Aujourd’hui, la Chine est devenue l’un des premiers bailleurs de fonds au Soudan, au Nigeria, en Angola et en Égypte. Le montant total des prêts d’origine chinoise s’établissait, à la fin du premier semestre 2007, à 20 milliards de dollars. Cela doit nous conduire à repenser notre vision de l’aide au développement. Il faut que la France envisage sa politique de coopération sous l’angle d’un double partenariat avec les pays bénéficiaires, ceux avec lesquels elle collabore au sein des programmes multilatéraux.

Pour autant, la coopération intergouvernementale ne doit pas nous priver d’une juste évaluation. Ainsi pourrons-nous, à terme, mieux cibler notre action et mieux apprécier si tel projet multilatéral est plus efficace que tel autre projet bilatéral.

Monsieur le ministre, mes chers collègues, je tiens enfin à attirer votre attention sur le fait que l’aide au développement doit répondre à de nouveaux défis. En notre qualité de pays développé, il nous appartient de créer les conditions d’un nouveau type de développement répondant à de nouvelles exigences.
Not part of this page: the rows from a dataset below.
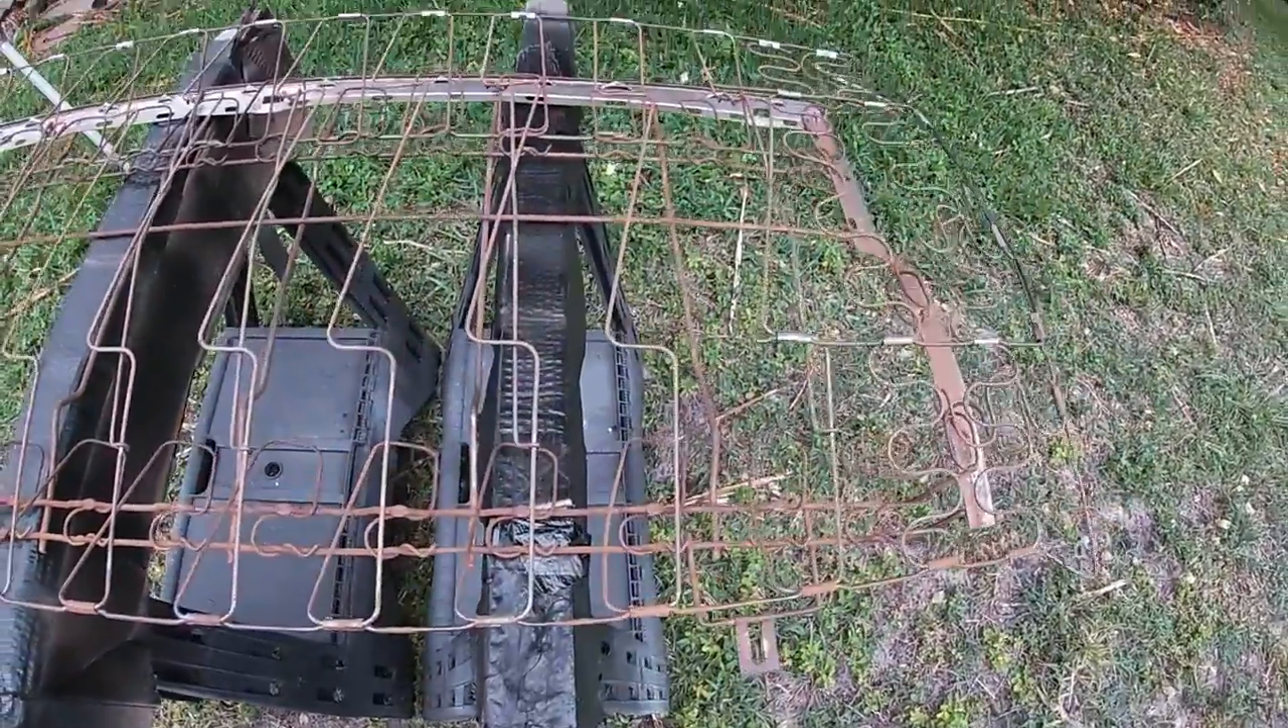Now that everything's been stripped off the frame it's time to inspect the frame make sure that you fix any springs that may be broken.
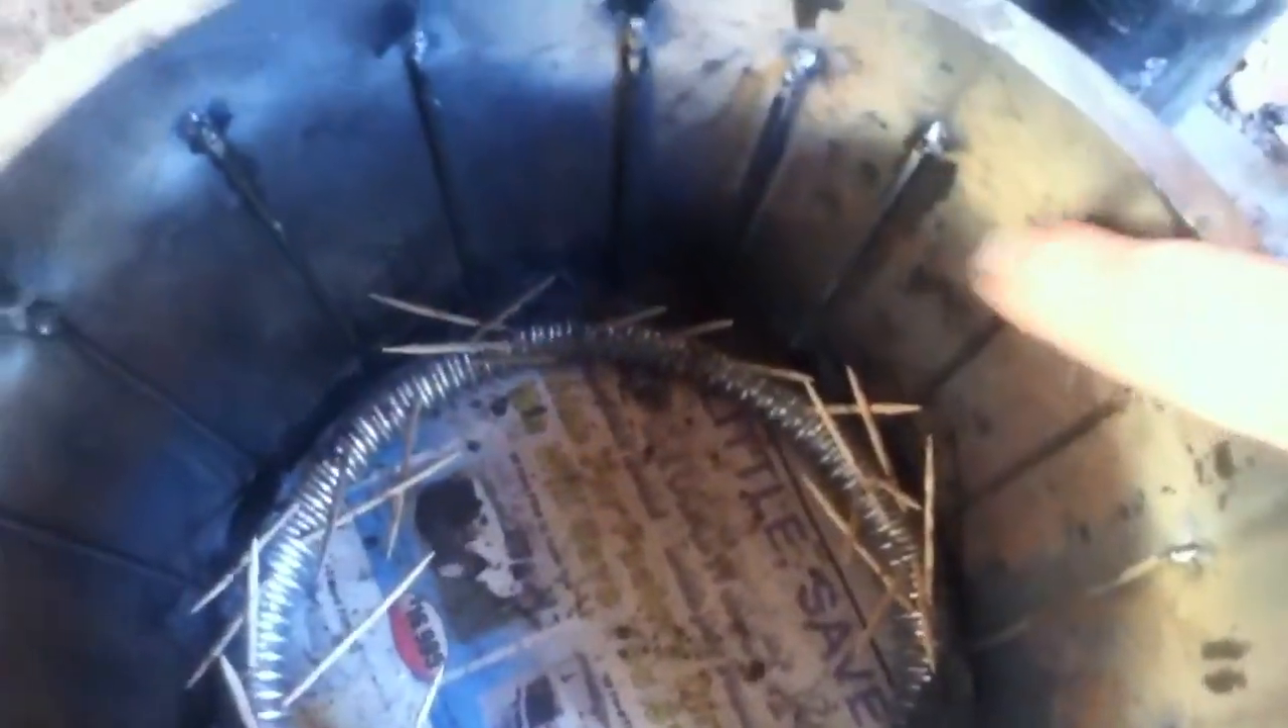And then I welded some steel rods all the way around here to give the refractory cement some support when I pour it in there.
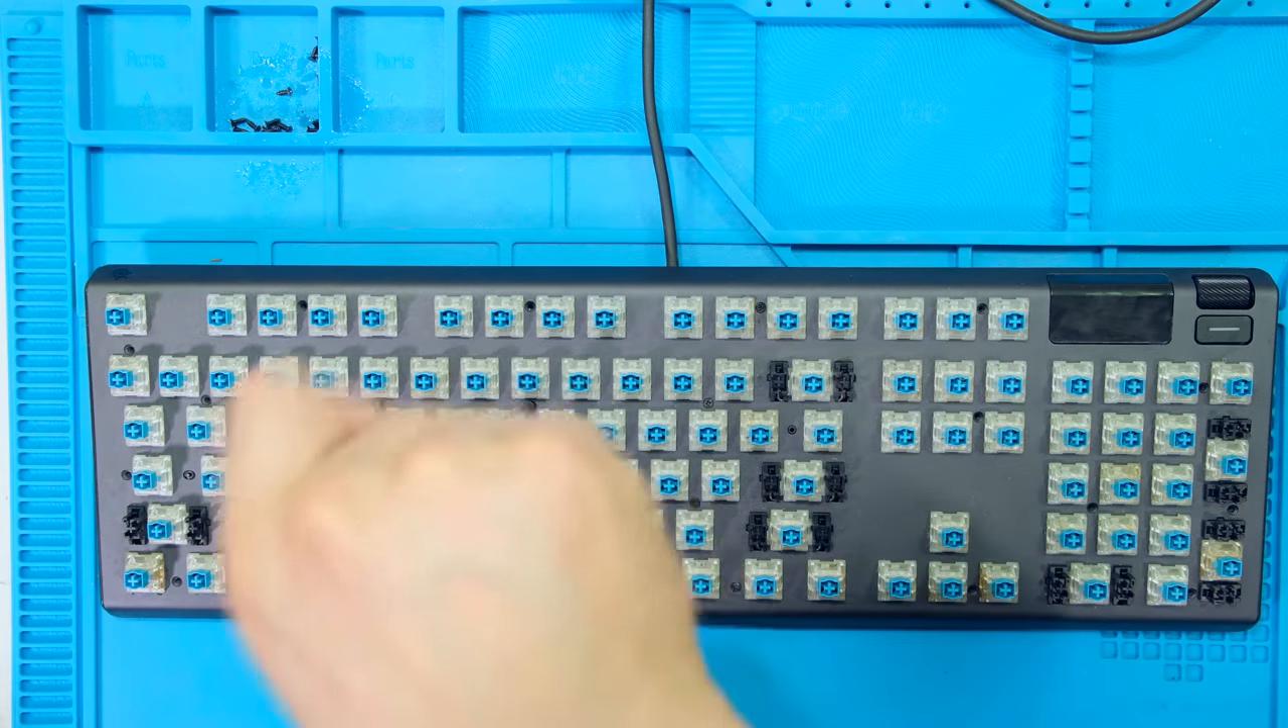So all I need to do is put the screws in and put all the keys back on.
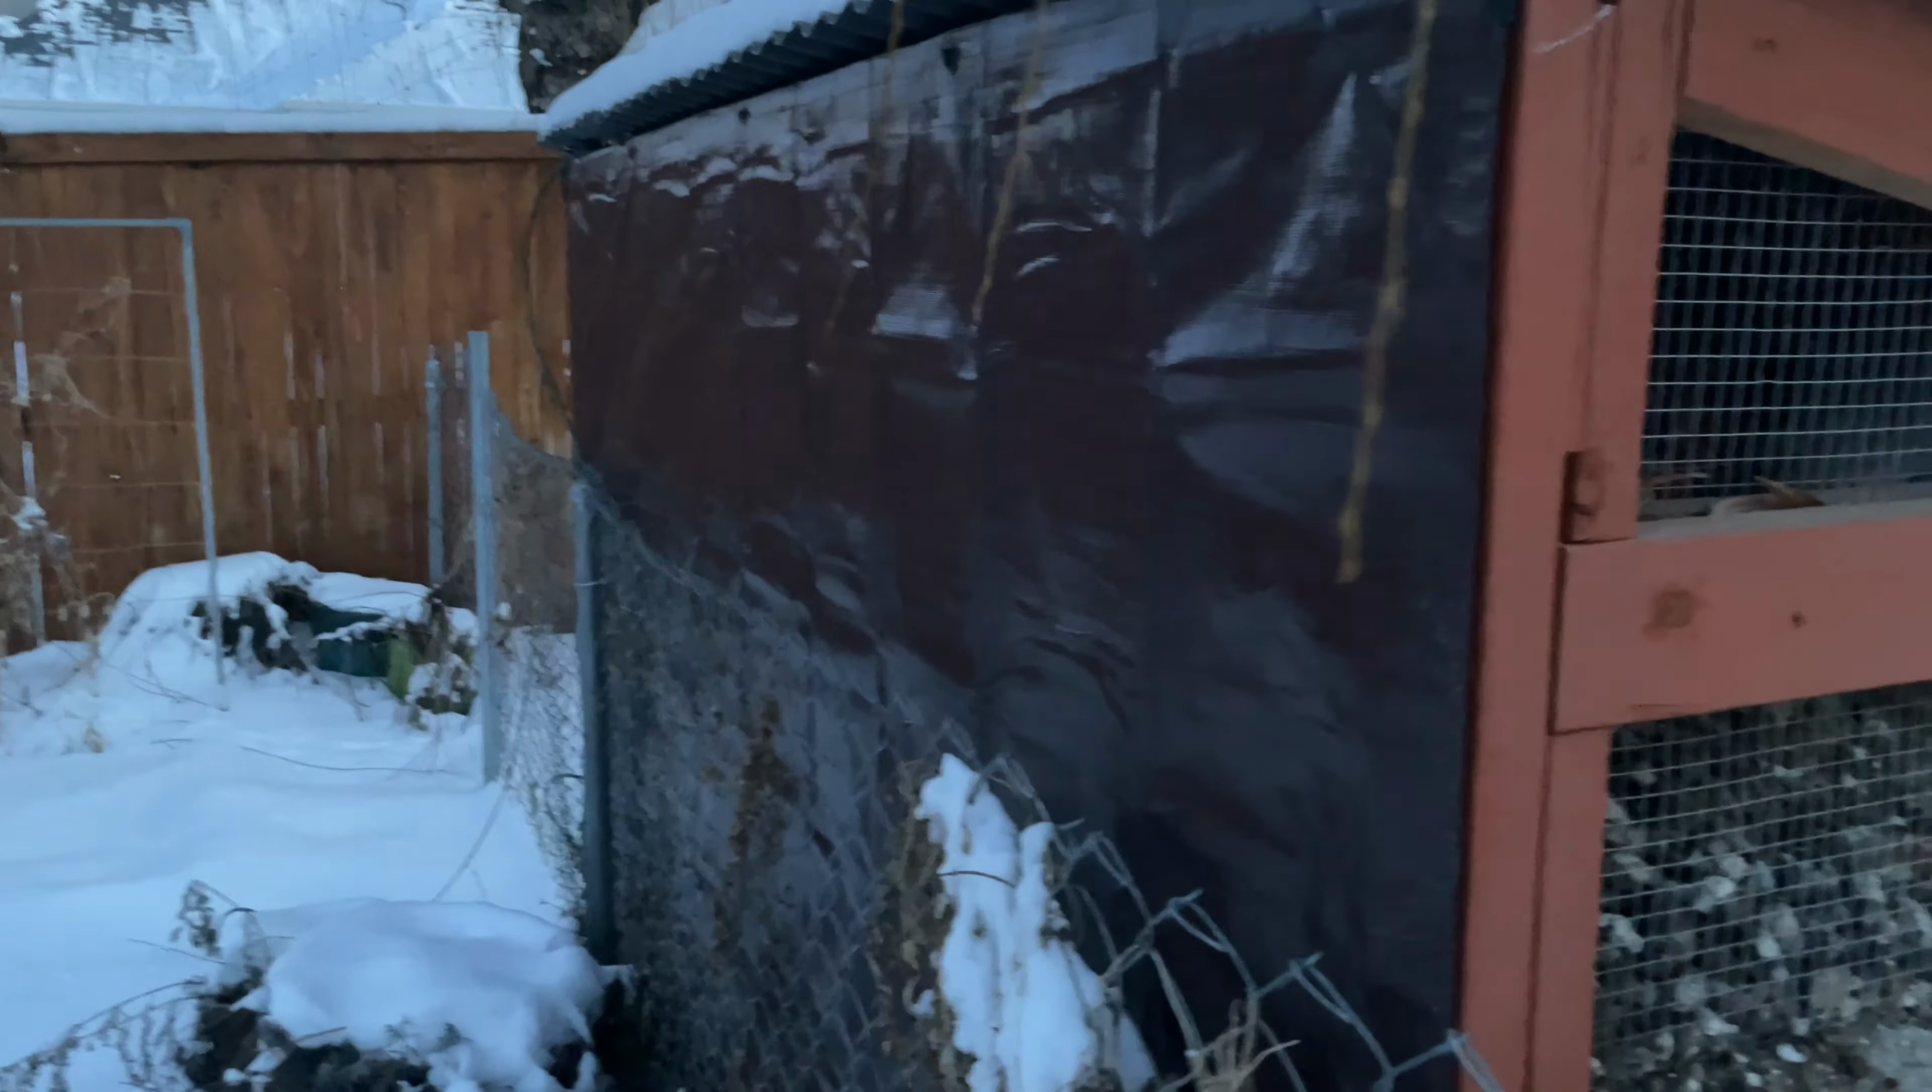The other thing I did to help with the winter was I put this tarp up on this one side.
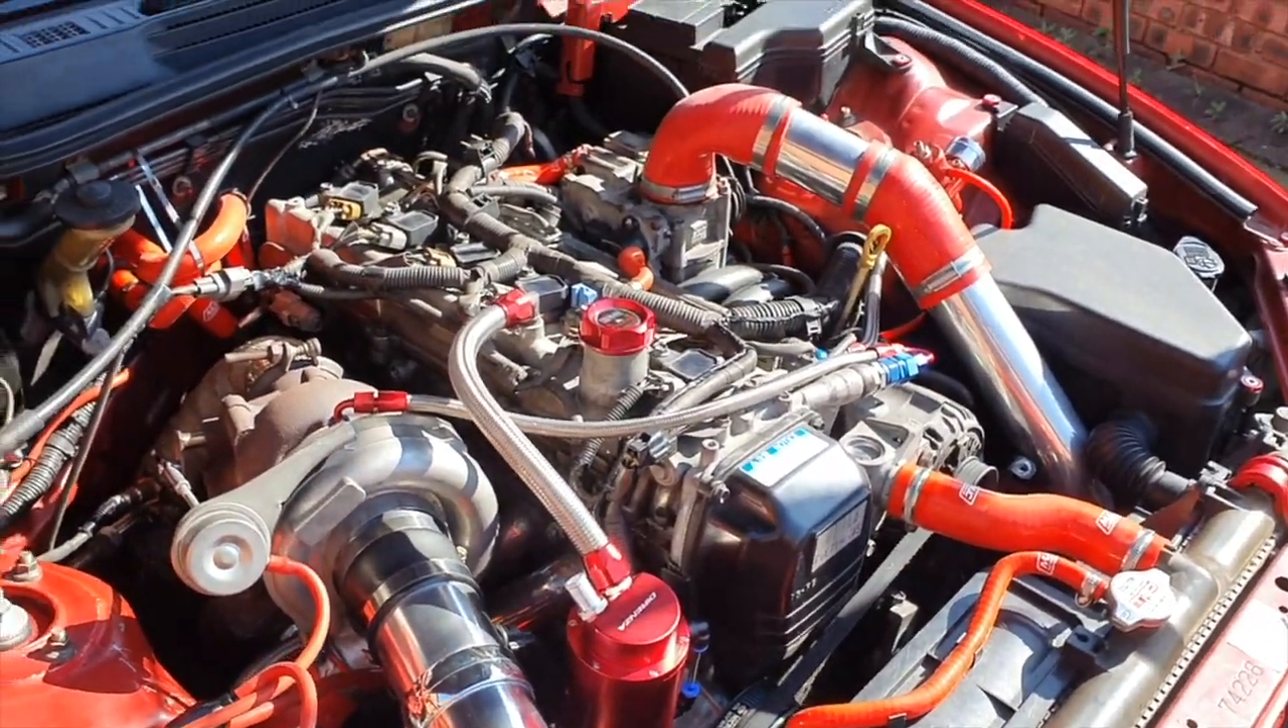And there you have it ladies and gents all completed I have all the hoses fitted and it looks very sharp as you can see for yourself.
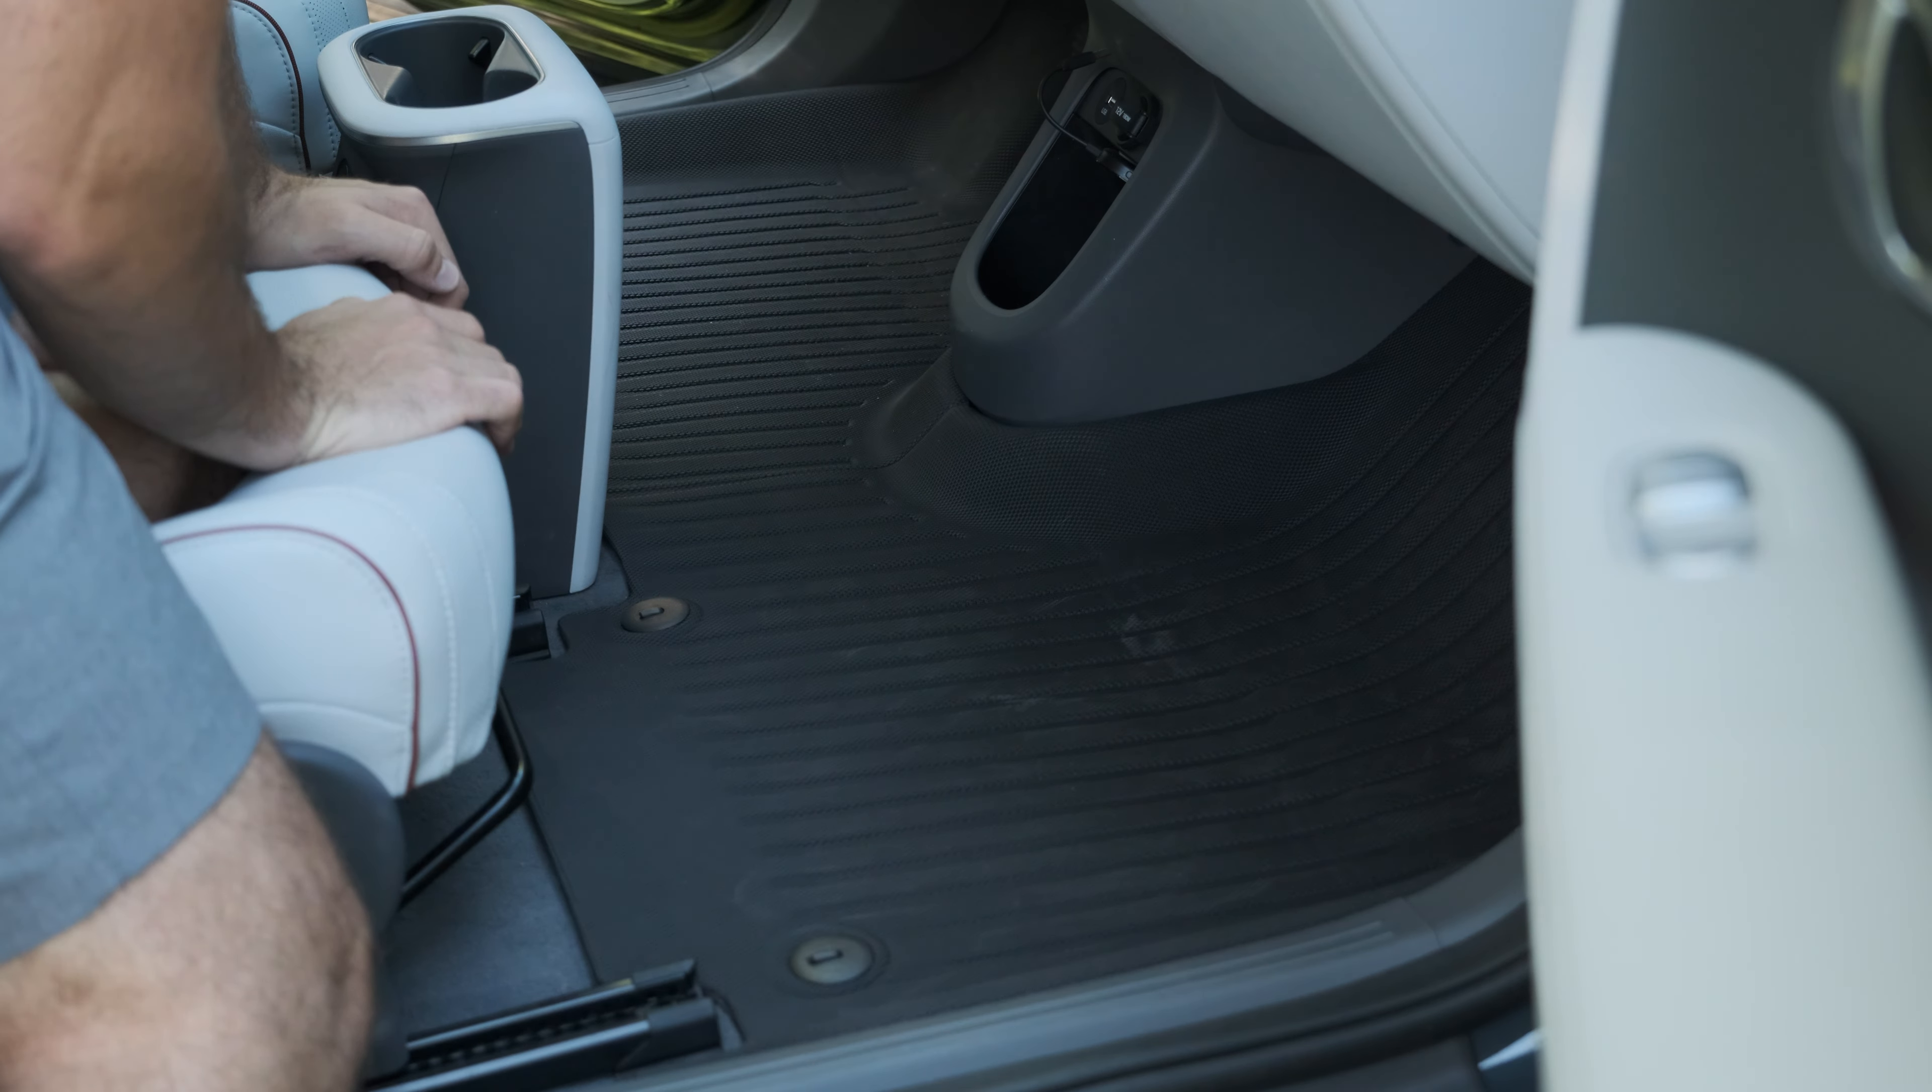Just like that there's your floor mat installed and ready for use.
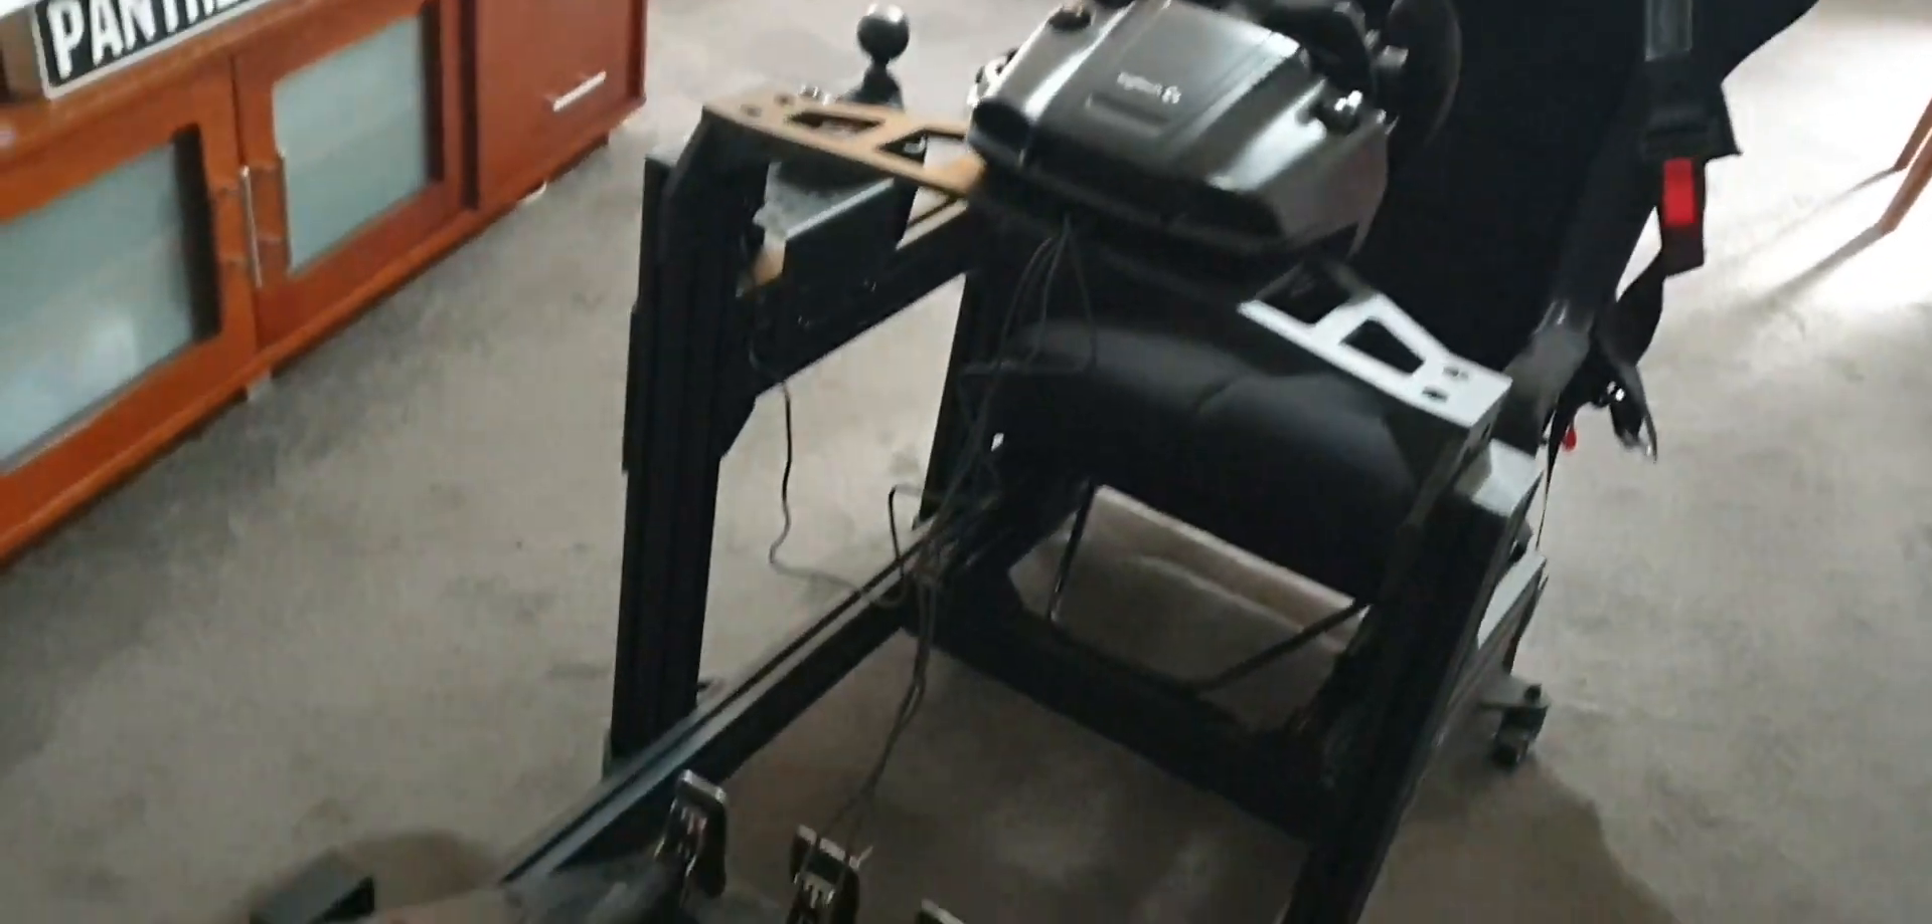The rig is pretty much complete there's no cable management yet.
Les bouleversements climatiques et l’appauvrissement des ressources naturelles nous y obligent. Pour les pays en voie de développement, nous devons favoriser un nouveau modèle de croissance, celui d’une croissance « consciente ».

Cependant, comment éviter que ces pays ne nous reprochent de leur imposer des normes contraignantes, issues de nos propres erreurs ? Plus que jamais, il nous faut être imaginatifs et pragmatiques !

Pour conclure, je souhaiterais rappeler devant vous l’importance que représentent les programmes de scolarisation, pour les femmes en particulier. L’école et l’instruction demeurent le préambule incontestable de la paix, notamment dans les sociétés matriarcales.